You can do a basic version right in the Photos app. Open the video, tap Edit, and use the audio tools to lower or mute the original sound; for layering a separate song over it, iPhone users typically use iMovie or a third-party phone editor, where you import the video, add the video to the timeline, tap the audio/plus button to add a music track, trim it to match the clip, and export. The mechanics are the same in any editor: video on one track, music on another, trim, balance, export. The one thing the app can't do is clear the rights to the song — for that you need a track you own or a royalty-free/CC0 track.

How do I add music to a video on Android?

Many Android phones can add audio inside Google Photos or the built-in Gallery editor, and free phone video editors do it too. The flow is consistent: open the editor, import your video, add a music or audio track, drag to trim it to the part of the song you want, adjust the volume so the music sits under any dialogue, then export or save. As on iPhone, the editor handles the mechanics but not the licensing — use a track you're cleared to use so the finished video doesn't get claimed when you upload it.

How do I add music to a video on a computer?

On a desktop you have the most control. Use a desktop video editor (free options ship with both major operating systems) or a browser-based online editor: import the video, drop it on the timeline, add a separate audio track, trim and fade the music, set levels, and export an MP4. Online editors run entirely in the browser with nothing to install, which is handy on a work computer. Whichever you pick, the export bakes the music into the video file, so once it's cleared audio it travels with the video to any platform.

How do I add music to a video without copyright issues?

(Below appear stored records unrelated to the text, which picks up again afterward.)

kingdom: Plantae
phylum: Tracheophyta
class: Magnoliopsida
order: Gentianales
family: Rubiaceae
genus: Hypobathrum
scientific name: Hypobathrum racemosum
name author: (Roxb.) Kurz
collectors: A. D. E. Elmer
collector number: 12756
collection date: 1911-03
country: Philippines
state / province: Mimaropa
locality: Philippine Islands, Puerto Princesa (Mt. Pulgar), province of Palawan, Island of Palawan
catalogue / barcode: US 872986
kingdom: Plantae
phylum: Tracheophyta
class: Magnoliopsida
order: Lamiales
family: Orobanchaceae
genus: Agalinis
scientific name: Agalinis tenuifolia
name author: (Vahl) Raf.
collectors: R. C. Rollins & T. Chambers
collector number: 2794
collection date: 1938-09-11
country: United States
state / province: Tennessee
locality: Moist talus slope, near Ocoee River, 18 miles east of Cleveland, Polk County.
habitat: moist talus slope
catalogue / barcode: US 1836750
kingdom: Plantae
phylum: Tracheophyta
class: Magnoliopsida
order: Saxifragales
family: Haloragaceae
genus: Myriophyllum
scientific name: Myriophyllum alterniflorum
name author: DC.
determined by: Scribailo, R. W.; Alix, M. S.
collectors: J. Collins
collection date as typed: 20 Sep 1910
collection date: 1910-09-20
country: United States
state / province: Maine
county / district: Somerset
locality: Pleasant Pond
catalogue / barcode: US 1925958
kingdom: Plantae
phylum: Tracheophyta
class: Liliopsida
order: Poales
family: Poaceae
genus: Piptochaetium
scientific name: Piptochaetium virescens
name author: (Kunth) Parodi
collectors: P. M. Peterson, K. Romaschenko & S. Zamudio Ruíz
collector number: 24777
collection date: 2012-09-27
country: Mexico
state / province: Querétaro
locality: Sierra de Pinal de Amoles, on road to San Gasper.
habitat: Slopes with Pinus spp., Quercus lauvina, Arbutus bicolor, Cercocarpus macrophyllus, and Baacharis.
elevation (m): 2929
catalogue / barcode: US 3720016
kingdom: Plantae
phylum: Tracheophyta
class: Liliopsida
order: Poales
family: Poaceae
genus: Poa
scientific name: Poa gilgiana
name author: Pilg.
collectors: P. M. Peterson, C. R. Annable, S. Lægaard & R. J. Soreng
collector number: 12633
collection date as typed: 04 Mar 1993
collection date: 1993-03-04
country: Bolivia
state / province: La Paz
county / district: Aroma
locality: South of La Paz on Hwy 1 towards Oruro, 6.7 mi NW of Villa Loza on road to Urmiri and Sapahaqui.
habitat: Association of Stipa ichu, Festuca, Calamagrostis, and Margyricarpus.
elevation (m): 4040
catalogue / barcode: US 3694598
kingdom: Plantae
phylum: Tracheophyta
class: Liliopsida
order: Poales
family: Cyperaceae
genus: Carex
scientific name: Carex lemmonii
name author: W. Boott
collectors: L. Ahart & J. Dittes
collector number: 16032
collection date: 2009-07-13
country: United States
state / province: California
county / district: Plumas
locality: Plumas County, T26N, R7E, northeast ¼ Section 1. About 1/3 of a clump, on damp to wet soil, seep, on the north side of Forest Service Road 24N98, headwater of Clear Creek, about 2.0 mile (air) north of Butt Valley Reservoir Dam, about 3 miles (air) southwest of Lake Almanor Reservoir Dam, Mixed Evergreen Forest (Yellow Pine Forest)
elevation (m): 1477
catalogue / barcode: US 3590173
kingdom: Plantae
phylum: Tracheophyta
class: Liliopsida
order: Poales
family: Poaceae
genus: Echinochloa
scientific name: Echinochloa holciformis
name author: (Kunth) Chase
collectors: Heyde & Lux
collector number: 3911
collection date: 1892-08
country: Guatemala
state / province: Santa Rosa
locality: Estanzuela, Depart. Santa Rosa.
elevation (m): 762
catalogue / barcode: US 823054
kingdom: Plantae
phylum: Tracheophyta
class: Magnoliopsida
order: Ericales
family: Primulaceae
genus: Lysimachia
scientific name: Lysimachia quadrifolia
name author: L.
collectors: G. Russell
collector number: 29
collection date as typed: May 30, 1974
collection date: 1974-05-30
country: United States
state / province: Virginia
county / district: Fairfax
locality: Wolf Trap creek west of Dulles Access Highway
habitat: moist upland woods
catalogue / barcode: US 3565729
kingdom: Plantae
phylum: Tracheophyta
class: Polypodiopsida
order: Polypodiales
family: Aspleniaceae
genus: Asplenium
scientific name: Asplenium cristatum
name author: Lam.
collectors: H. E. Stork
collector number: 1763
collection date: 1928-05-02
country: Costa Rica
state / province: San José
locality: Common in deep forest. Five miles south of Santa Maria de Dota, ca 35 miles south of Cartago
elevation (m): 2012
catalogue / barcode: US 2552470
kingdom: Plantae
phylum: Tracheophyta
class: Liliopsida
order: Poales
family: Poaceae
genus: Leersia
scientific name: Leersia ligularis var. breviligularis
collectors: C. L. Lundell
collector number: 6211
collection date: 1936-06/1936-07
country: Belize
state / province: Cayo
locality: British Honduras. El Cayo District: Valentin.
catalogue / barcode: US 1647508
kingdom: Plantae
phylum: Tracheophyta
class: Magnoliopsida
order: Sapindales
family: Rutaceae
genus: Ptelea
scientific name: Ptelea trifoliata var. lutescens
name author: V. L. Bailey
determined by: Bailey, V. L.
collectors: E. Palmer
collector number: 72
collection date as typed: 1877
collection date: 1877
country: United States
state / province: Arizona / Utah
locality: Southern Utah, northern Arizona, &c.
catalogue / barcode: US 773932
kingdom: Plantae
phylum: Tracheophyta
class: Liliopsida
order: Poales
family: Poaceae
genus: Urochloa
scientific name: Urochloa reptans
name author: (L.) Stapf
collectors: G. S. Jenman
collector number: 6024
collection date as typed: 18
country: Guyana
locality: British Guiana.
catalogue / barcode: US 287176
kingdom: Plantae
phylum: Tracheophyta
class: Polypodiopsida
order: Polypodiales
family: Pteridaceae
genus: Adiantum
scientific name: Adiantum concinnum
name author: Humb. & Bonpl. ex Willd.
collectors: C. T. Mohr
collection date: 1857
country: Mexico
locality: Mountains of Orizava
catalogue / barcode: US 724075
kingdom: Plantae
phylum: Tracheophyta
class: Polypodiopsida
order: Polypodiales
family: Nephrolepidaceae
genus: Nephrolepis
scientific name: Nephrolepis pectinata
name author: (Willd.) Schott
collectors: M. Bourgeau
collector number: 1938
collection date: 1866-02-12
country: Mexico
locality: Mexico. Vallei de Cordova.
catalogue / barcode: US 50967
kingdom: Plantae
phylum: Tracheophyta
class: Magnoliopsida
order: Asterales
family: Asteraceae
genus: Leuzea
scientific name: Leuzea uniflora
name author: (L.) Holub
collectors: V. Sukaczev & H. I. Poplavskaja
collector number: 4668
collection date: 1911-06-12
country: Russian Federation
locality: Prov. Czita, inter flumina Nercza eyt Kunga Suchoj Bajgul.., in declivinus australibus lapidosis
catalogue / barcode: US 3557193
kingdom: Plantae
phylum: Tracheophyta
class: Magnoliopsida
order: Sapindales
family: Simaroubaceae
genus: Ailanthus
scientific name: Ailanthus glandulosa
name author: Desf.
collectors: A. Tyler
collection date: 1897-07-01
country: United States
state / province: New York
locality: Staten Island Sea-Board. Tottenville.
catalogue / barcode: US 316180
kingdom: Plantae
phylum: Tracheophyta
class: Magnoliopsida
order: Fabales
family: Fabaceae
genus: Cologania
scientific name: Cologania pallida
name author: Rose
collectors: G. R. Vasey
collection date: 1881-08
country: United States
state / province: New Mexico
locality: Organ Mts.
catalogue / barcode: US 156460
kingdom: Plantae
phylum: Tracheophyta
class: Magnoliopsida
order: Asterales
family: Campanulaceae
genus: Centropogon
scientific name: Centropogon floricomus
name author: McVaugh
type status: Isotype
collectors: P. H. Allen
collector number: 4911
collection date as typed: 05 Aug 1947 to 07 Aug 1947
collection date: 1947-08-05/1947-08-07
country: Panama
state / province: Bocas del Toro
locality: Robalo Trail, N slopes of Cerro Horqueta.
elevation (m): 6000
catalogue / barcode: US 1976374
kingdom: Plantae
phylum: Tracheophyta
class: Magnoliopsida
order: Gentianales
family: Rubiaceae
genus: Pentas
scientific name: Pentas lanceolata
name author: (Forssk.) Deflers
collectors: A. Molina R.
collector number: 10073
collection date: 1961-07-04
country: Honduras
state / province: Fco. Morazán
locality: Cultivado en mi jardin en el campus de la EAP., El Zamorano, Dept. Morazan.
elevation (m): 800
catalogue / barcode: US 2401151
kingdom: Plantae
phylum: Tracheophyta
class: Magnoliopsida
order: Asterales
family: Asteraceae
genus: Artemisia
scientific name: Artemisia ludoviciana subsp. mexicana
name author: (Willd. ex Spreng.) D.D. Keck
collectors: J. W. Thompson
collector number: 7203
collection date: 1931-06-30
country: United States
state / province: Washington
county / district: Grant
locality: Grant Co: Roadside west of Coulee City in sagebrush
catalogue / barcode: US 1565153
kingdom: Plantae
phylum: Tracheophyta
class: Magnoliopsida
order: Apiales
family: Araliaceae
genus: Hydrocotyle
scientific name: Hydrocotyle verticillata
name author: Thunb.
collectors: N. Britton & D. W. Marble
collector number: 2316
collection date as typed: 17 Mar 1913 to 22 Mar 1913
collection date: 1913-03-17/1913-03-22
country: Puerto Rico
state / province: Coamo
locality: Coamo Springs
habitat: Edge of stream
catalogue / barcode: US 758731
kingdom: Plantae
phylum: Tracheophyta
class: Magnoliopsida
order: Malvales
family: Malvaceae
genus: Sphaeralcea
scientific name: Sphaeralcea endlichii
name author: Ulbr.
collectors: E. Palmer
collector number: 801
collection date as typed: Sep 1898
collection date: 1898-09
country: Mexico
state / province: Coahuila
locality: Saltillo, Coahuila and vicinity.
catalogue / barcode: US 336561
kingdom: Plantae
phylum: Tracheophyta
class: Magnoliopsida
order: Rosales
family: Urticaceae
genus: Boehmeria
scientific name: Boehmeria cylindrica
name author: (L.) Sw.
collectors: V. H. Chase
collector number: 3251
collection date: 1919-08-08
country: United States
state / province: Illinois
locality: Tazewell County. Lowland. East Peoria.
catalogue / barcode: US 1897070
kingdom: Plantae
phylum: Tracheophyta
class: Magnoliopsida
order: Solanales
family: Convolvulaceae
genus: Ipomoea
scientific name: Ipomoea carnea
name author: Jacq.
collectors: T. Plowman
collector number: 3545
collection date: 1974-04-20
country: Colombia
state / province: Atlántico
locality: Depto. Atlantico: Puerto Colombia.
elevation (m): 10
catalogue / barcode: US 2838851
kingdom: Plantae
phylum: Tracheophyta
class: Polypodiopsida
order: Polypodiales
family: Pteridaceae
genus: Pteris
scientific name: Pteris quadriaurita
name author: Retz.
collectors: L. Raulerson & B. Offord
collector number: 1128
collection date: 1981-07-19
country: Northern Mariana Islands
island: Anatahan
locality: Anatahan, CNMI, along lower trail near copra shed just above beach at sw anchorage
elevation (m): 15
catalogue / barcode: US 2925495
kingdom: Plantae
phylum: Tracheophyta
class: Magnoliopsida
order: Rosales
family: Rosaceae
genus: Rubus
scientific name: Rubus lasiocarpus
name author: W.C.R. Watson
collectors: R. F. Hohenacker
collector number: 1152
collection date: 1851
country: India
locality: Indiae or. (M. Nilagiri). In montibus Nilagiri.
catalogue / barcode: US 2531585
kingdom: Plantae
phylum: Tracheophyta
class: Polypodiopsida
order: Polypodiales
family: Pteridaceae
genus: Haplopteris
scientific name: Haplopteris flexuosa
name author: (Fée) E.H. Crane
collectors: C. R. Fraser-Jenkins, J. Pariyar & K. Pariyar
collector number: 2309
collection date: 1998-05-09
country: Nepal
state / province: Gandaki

Use music you're licensed to use. The three safe sources are: a track you created or own outright; a royalty-free track whose license explicitly allows your use; or a CC0 track, where the creator has waived their rights entirely. Avoid chart songs and tracks ripped from other videos — those are what Content ID is built to catch. The simplest path is CC0: under the Creative Commons CC0 deed you can use the track commercially with no permission and no attribution. CC0 covers the music's copyright, so it won't be claimed for the song itself — though it isn't a blanket legal shield for everything else in your video.

Will I get a copyright strike for adding music to my video?

Only if you use music you don't have the rights to and a rights holder files a removal request. There are two different things people conflate. A Content ID claim is automatic: the system matches copyrighted audio and the rights holder can block, monetize, or track the video — and per YouTube, tracked or monetized content stays viewable. A copyright strike is more serious: it's applied when content is removed after a copyright takedown, and three active strikes within 90 days can terminate the channel. Cleared or CC0 music avoids both, because there's no rights holder to claim or strike the track.

What's the best free music to add to a video?

"Best" depends on the edit, not the source. Match the vibe: high-energy phonk for action, sports, and gym edits; lo-fi for vlogs and talking-head videos where music sits under a voiceover; ambient for cinematic b-roll and slow, premium-feeling footage. For free music that's also cleared for commercial use, CC0 libraries are the lowest-friction option — no attribution, no fee, and no Content ID baggage. The HowWorks library is CC0 across the board and lets you generate an original track in any track's style with one tap if nothing fits exactly.